As reported by Baccetti et al. [43,44], the period before puberty is the most indicated stage to treat a transverse maxillary deficiency. In fact, patients undergoing RME during this specific stage of development showed greater and more stable skeletal changes in all involved maxillary structures. As the patients considered in the present study were treated before the pubertal peak of growth, further research with Ni–Ti leaf spring palatal expander during or after the peak of growth is required.

Another limitation of the current study was the difficulty in obtaining multiple CBCT of a subject to allow a better understanding of the alveolar bone thickness and height longitudinal changes over time.

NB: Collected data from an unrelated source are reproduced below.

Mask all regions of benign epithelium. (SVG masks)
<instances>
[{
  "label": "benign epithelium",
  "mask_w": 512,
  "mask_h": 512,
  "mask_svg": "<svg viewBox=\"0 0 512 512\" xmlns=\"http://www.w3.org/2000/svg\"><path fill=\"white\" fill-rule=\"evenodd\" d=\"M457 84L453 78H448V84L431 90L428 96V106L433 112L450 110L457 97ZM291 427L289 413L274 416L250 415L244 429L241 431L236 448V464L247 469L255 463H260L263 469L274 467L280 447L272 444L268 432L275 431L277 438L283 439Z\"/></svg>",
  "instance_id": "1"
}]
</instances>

The continuous development of three-dimensional radiation-free techniques like magnetic resonance imaging (MRI) will hopefully help with this particular problem in the future [24,45,46,47,48]. Another main limitation of the present study was a relatively small sample (albeit sufficient for inferential statistics consideration), so the results of our study should be taken with caution.

Further research on the periodontal effects of maxillary expansion should be done with a greater sample size, especially with a RME control group, which could be useful to better understand the differences with the aforementioned described technique.

5. Conclusions

The present research seems to sustain the absence of a statistically significant bone remodeling vestibular to the first permanent molars when maxillary expansion is carried out on deciduous second molars with a Ni–Ti spring maxillary expander. Therefore, the use of a maxillary expander with Ni–Ti leaf springs appears to be a safe procedure in the treatment of maxillary hypoplasia during mixed dentition.